Nevertheless, stimulation of the dlPFC site failed to alter neural processing as a function
of task switching or as a function of the interaction between task switching and response
switching. One explanation is that the region we stimulated is not crucial for task-related
processing in corticostriatal circuits in our paradigm. In fact, a meta-analysis has suggested a
role for a more posterior region of the PFC in task switching (i.e. the inferior frontal junction;
x, y, z coordinates: -40, 4, 30) (Derrfuss et al., 2005), which overlaps with the peak in the PFC
activated by our task-switching contrast, suggesting indeed that the region we stimulated was
too dorsal to target the corticostriatal circuitry involved in task switching. The absence of
an effect of PMC stimulation likely reflects the finding that the network activated during
Response switching did not show any overlap with the stimulation site in the PMC. We may
have therefore failed to stimulate the region involved in response switching, and as a result we
did not observe task-related modulation of PMC stimulation in the striatum. The SNS account
discussed above predicts that the spiraling SNS connections are organized in an ascending
way. We set out to test this idea by showing that stimulation of the aPFC, but not of the dlPFC
or PMC, would affect processing in the striatum as a function of reward. This is exactly what
we observed, although due to the absence of any effects after stimulation of the dlPFC and
PMC we cannot be confident that stimulation of the dlPFC and PMC was effective. Thus, the
results clearly show that task-related integration can occur across corticostriatal circuits and
that is occurs in a unidirectional manner, from anterior/ventral to posterior/dorsal parts of
the striatum. However, we cannot rule out that stimulation of the dlPFC or PMC, had it been
effective, could also modulate activity in more anterior/ventral parts of the striatum.

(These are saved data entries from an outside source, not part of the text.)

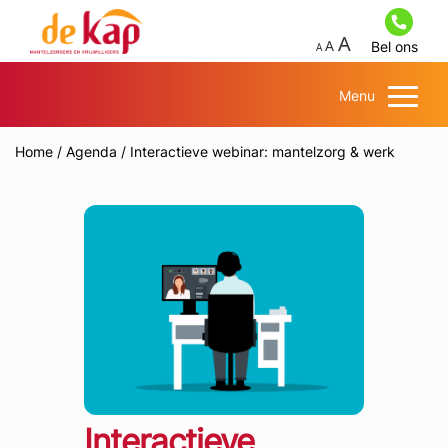
Bel ons
Menu
Home
/
Agenda
/
Interactieve webinar: mantelzorg & werk
Interactieve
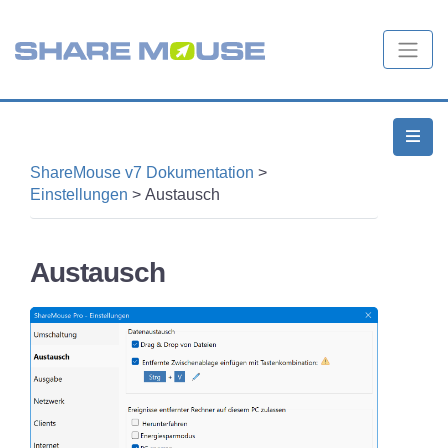
ShareMouse v7 Dokumentation
>
Einstellungen
>
Austausch
Austausch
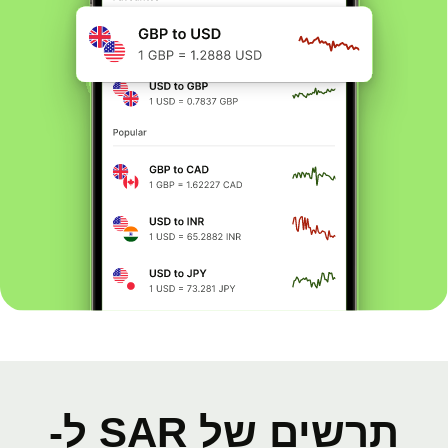
תרשים של SAR ל-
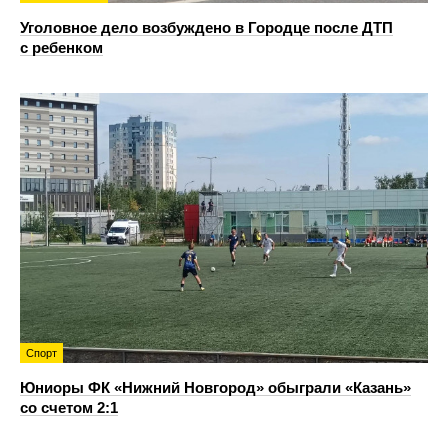
Уголовное дело возбуждено в Городце после ДТП
с ребенком
Спорт
Юниоры ФК «Нижний Новгород» обыграли «Казань»
со счетом 2:1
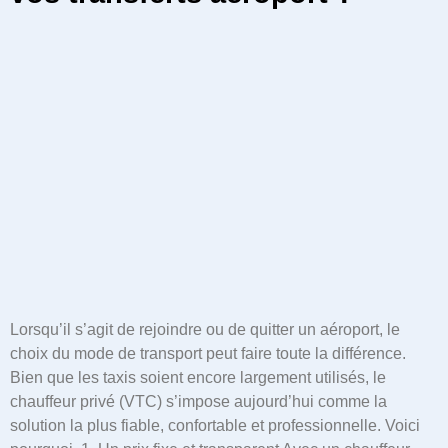
Lorsqu’il s’agit de rejoindre ou de quitter un aéroport, le
choix du mode de transport peut faire toute la différence.
Bien que les taxis soient encore largement utilisés, le
chauffeur privé (VTC) s’impose aujourd’hui comme la
solution la plus fiable, confortable et professionnelle. Voici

The current study is the first to show functional interactions between corticostriatal circuits
during the integration of task-related goals, by causally manipulating neuronal excitability.
The results of this TMS study show that corticostriatal circuits communicate in order to
facilitate the translation of information across goals or functional domains. Understanding
exactly how cognitive goals and subsequent actions are informed by reward motivation is
important when understanding the etiology of a number of neuropsychiatric disorders with
deficits in integrating between these signals and/or deficits in corticostriatal circuits (for
a review see Shepherd, 2013), such as attention deficit hyperactivity disorder (Aarts et al.,
2015; Hong et al., 2015), schizophrenia (Morris et al., 2015), obsessive compulsive disorder
(Graybiel and Rauch, 2000), and addiction (Belin and Everitt, 2008; Tang et al., 2015).